The bulletin extended an olive branch to affiliates who previously promoted unlicensed sites (prior to New Jersey’s iGaming industry going online on November 21, 2013), with the DGE stating that this would no longer cause the affiliate to be found unsuitable, so long as they ceased promoting unlicensed sites within 150 days of June 4, 2015.
This decision has opened the door for many affiliates previously deemed unsuitable by the DGE, as well as providing these affiliates with a carrot to chase, as they must now make the decision to either enter the regulated market or forego it in perpetuity.
Second, and more controversially, it granted affiliates who were caught double-dipping amnesty. The DGE said it would not punish currently licensed affiliates that were promoting unlicensed sites so long as they comply within the 150-day window.
For some, this was too much of a slap on the wrist.
One licensed affiliate, who wished to remain anonymous, called the ruling “a punishment on the affiliates that made financial sacrifices in order to conform with the state’s regulations.”
“Affiliates who consistently bring in low-value players or who are found to be cheating the system in any way should be banned from operating in that market,” Small says. “If New Jersey actually starts prosecuting affiliates—including ones in other states or countries—who promote offshore U.S.-facing poker sites, the results of this move will be a lot more interesting.”
The Regulated Market Conundrum
It may not go as far as the above-the-board affiliates in New Jersey would have liked, but what the advisory bulletin does is force other affiliates, the ones on the fence, to make a difficult choice. Do we cut ties with the offshore sites or do we swear off the regulated U.S. market forever?
This is a much harder choice than it appears.
As Small indicates, there simply aren’t a lot of economically viable business models for affiliates in the current regulated markets. “New Jersey is the biggest regulated market in the U.S., but it’s still a very small market,” he says. “It’s a challenge to find an economically viable way to create enough content to make a site sticky for that kind of local, niche audience.”
A quick perusal of PokerScout.com corroborates Small’s comments. Average cash game traffic at the five major offshore poker sites/networks operating in the U.S. is in excess of 3,000 players. Comparatively, average cash game traffic at licensed online poker sites in New Jersey, Delaware and Nevada is less than 500 players combined.
Small sees this market size discrepancy between regulated and unregulated sites as the biggest barrier for affiliates in regulated markets. “The tradeoffs aren’t worth it for affiliates that simply have their own short- or medium-term financial interests in mind,” Small says. “Affiliates, by and large, are choosing to continue to promote offshore because there’s so much more money in it at the moment and for the foreseeable future.”
Another affiliate, who wished to remain anonymous, is even more blunt about this issue, calling it “a bad business decision to be a legal affiliate because the market is so small.”

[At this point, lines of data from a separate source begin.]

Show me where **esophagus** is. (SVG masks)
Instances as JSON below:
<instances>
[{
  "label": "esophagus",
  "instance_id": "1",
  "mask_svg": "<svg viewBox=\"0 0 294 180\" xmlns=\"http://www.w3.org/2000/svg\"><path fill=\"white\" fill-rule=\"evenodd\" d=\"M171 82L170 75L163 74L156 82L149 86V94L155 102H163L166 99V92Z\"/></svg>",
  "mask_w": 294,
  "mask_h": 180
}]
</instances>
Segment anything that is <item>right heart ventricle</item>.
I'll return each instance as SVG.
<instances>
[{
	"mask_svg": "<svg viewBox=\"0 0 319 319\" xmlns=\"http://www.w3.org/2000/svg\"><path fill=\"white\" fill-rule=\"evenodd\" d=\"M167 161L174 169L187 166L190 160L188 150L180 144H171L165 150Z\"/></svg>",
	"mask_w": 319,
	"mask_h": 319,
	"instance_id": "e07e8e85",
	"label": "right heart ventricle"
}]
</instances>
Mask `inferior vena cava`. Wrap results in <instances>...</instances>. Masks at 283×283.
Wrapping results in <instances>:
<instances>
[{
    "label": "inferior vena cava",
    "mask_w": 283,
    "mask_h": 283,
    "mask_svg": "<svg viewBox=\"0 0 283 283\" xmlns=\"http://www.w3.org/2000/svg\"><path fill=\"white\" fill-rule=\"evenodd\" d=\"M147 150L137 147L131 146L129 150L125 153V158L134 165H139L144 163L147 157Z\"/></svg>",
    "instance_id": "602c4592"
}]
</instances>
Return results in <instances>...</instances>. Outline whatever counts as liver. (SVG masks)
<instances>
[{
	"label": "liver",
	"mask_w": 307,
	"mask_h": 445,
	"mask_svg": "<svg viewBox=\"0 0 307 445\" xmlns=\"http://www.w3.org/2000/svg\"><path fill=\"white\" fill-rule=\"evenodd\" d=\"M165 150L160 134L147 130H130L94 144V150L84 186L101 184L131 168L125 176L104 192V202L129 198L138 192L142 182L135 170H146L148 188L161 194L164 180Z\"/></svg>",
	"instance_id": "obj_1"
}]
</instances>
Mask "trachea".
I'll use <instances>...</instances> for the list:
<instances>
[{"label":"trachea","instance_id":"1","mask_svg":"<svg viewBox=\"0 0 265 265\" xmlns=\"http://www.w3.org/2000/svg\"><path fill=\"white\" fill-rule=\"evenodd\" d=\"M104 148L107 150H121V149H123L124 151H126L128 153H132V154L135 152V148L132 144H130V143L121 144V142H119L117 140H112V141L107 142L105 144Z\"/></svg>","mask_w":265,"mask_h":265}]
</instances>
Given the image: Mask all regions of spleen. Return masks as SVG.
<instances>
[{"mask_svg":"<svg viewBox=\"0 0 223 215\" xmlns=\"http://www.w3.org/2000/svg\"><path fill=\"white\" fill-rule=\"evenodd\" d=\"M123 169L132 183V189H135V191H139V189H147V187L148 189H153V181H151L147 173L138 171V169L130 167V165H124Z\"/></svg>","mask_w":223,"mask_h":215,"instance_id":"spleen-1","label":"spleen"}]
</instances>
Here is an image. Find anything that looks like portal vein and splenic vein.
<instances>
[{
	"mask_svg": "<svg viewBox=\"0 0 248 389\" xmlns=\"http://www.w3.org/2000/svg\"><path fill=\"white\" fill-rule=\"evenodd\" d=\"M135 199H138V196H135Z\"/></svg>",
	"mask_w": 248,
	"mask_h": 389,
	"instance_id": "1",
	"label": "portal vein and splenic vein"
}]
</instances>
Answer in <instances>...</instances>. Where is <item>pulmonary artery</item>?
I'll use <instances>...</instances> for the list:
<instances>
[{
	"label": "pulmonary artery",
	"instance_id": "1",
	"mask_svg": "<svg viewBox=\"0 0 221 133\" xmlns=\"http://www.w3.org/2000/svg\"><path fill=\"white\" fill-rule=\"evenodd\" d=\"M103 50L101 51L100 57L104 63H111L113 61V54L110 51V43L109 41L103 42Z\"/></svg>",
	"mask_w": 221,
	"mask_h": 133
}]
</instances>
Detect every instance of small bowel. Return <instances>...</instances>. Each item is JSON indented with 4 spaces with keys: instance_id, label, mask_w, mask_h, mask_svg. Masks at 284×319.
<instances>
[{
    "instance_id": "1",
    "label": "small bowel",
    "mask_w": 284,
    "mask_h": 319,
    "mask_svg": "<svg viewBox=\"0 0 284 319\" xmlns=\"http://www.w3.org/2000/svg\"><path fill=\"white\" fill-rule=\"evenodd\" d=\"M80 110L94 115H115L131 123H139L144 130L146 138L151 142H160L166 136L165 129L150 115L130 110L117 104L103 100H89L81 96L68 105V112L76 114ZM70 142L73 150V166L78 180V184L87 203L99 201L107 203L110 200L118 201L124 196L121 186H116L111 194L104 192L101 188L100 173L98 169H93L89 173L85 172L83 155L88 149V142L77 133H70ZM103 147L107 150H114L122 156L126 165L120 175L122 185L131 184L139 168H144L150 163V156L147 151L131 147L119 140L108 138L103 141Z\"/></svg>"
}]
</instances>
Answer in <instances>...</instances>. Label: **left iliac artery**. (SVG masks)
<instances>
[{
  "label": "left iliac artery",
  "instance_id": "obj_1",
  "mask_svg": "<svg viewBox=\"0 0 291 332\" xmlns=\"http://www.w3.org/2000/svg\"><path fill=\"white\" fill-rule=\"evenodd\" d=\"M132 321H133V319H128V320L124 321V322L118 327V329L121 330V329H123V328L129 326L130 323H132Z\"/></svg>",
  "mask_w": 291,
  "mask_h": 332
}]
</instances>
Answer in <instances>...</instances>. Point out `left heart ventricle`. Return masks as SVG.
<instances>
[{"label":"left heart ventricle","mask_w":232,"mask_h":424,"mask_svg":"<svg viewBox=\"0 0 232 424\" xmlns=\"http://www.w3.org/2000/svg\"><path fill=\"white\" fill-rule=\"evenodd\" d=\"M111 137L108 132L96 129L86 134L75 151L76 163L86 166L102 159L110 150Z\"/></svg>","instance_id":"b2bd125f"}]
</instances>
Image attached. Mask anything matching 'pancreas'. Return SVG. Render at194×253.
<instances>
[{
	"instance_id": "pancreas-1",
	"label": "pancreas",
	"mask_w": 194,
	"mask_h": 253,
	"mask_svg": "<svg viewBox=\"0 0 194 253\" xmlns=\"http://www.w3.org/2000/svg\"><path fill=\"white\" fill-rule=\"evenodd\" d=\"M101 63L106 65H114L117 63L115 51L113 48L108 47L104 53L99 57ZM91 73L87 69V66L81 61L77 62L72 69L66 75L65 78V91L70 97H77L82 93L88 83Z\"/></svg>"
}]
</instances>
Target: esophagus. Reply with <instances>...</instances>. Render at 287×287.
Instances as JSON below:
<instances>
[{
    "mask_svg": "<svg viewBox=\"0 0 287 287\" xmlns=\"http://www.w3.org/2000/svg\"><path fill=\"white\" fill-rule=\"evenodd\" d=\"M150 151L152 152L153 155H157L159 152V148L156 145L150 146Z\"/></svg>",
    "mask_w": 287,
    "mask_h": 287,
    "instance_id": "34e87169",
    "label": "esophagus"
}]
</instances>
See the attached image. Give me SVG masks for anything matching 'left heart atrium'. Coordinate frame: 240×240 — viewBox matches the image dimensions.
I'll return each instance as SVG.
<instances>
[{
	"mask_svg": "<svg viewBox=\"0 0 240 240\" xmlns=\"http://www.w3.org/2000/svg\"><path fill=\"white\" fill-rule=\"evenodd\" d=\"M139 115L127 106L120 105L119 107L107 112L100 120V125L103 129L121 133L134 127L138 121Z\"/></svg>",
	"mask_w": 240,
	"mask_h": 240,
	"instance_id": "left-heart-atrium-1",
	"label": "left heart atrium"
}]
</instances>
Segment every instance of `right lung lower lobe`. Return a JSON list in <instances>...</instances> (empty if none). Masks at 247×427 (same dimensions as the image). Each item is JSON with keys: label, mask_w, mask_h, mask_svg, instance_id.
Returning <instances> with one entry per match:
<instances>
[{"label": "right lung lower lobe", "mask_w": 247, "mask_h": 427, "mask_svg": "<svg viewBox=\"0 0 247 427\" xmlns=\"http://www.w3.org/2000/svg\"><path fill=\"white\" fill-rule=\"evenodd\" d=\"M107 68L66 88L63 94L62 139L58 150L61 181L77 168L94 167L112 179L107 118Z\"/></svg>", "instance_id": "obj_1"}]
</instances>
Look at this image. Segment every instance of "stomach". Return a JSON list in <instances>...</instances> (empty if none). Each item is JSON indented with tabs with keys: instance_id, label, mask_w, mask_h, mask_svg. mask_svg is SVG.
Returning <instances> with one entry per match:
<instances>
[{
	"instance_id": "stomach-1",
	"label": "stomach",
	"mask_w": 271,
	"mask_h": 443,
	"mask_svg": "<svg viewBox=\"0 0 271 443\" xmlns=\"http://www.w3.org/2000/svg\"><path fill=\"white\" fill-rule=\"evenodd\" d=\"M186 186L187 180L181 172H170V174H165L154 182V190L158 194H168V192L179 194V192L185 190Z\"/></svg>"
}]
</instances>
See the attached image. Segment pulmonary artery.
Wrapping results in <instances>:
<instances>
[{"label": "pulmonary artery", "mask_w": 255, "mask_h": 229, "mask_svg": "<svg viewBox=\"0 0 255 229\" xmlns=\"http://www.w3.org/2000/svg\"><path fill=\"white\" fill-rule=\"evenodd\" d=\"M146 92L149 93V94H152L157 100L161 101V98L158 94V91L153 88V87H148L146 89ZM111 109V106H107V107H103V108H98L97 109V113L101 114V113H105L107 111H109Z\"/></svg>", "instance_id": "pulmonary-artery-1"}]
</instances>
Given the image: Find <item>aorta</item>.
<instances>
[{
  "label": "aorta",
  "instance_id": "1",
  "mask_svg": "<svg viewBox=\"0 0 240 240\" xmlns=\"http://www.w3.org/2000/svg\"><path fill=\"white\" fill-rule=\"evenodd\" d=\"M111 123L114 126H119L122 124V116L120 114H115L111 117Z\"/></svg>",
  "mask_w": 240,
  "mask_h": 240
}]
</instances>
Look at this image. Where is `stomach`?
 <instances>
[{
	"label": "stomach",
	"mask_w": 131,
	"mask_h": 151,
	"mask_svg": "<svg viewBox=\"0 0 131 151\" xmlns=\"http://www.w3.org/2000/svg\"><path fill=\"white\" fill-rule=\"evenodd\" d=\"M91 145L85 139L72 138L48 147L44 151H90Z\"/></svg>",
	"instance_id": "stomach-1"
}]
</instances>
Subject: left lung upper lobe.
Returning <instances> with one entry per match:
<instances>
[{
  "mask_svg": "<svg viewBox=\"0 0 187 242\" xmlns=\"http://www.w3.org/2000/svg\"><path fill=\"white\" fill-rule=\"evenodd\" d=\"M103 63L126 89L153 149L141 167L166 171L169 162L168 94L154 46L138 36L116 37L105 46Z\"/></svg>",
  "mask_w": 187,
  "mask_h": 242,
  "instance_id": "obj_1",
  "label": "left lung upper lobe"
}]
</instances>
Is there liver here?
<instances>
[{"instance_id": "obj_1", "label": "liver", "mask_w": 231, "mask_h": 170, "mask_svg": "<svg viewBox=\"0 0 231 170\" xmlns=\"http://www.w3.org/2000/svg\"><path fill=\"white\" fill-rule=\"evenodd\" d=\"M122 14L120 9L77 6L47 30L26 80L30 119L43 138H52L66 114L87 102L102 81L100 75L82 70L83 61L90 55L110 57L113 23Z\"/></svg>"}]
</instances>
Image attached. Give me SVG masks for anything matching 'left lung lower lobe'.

Not only is the unregulated market six times larger, it’s also more mature. Affiliates who have been promoting these offshore sites for several years already have a strong core of players at these sites. They would lose the revenue they receive from these players if they were to end their association with the offshore online poker sites they currently promote.
Because of these factors, affiliates who decide to make the switch to regulated markets are likely going to have negative margins for the foreseeable future.
For some affiliates, being among the first wave to promote the regulated markets is a solid long-term investment. But for others, it’s not an option at all. Losing their current revenue and operating at negative margins would simply put them out of business.
“We see long-term value for our brand in this decision,” Small says. “But most affiliates aren’t in it for the long term.”